What do you think sets the midwifery courses at Middlesex University apart from other institutions?

I think Middlesex has a strong philosophy of support and pastoral care. Our students are important to us, and as health care professionals we practice what we teach.

The area served by Middlesex has a diverse population, which enhances and supports the demographics of London. Health inequalities among diverse groups are significant and are also notoriously difficult to identify. If you have a workforce which is multicultural, you are more likely to be able to apply the relevant mechanisms to support a healthy nation.

What do you think are some of the specific challenges faced by midwives and future midwives today?

I think for all professionals in midwifery, students and qualified midwives are challenged daily with the demand of work. Babies come when they are ready; the birth rate is rising; women are individuals and have differing needs, and the work force is depleted. These factors all play a significant role in placing pressure on individuals.

Midwives are excellent care-givers, but not always to themselves. As a result, they compromise themselves daily to look after others; this obviously impacts on their own health.

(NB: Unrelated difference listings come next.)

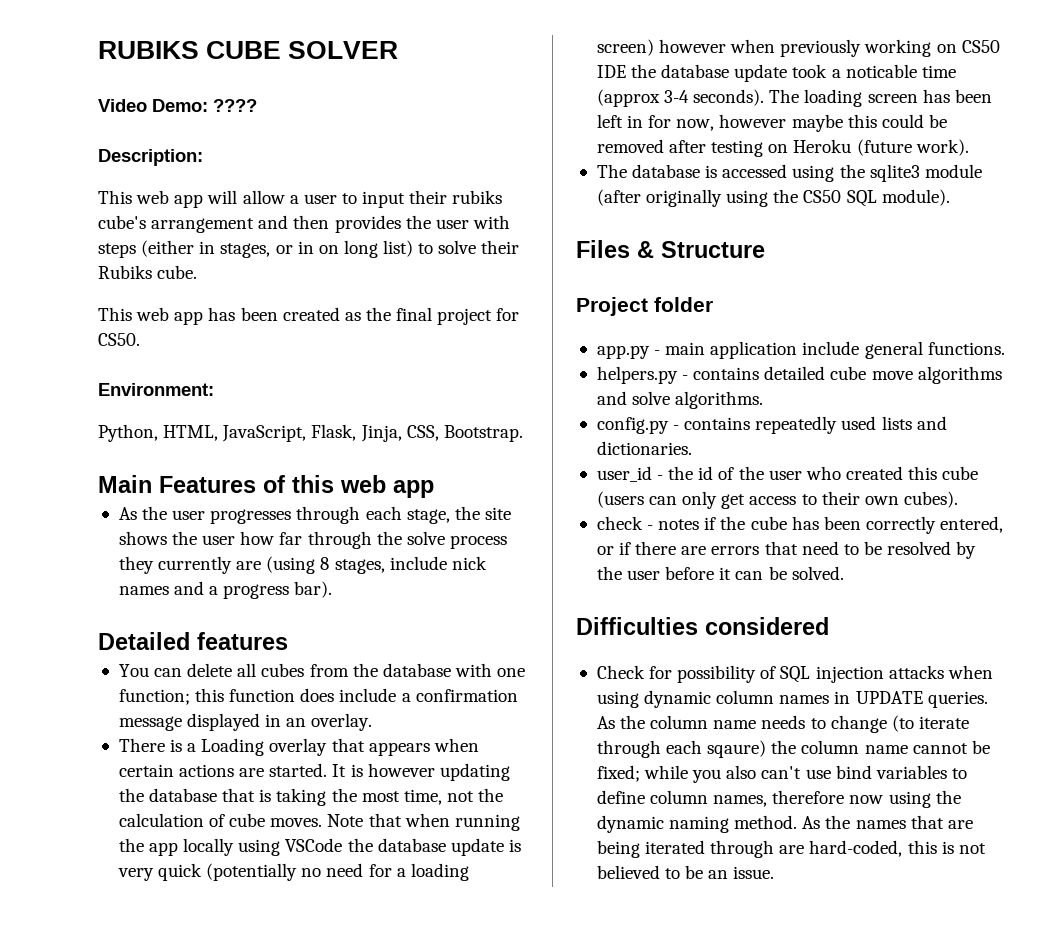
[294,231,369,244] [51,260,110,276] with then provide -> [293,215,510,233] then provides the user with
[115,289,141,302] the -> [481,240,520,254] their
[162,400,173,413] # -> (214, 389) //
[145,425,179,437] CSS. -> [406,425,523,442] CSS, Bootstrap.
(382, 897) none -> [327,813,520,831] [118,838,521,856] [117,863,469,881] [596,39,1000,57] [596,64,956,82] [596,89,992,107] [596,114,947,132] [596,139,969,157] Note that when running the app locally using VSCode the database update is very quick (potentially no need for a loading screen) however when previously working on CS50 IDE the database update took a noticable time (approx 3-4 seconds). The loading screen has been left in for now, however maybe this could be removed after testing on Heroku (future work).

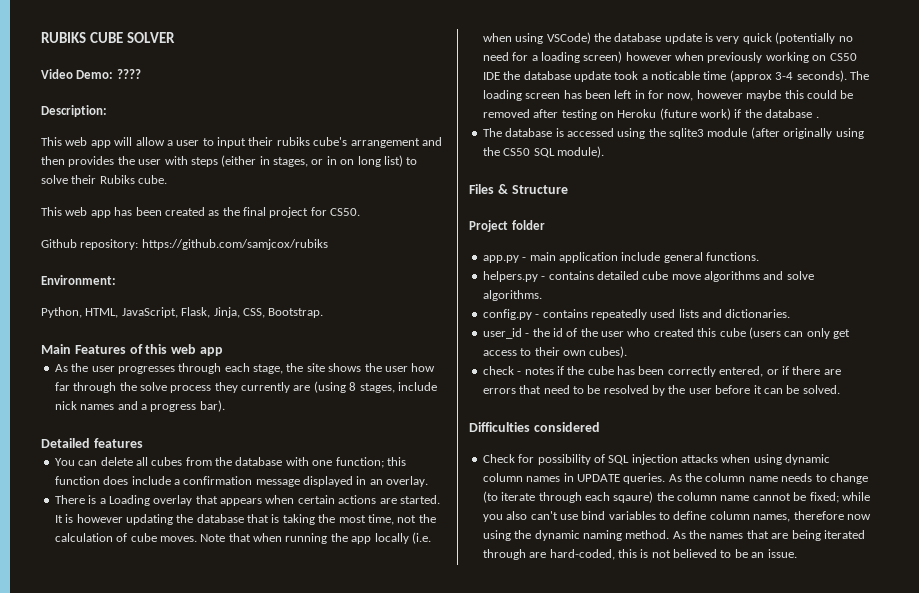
(140, 339) none -> [41,239,328,250] // Github repository: https://github.com/samjcox/rubiks
[238,838,343,856] using VSCode -> [411,532,431,544] [482,32,591,44] (i.e. when using VSCode)
[915,139,969,156] work). -> [700,108,819,120] work) if the database .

What do you enjoy most about teaching future midwives?

I love the fact that they are as fresh and as enthusiastic as I am about midwifery – full of creativity and inspiration. I can’t wait to see them develop year on year to achieve their goals and become qualified. It is wonderful to then see them fulfil their roles as independent practitioners.

What’s the most important piece of advice you want your students to leave their course with?

Be empowered so you can empower others, work hard and care for yourself. Enjoy life and make a difference!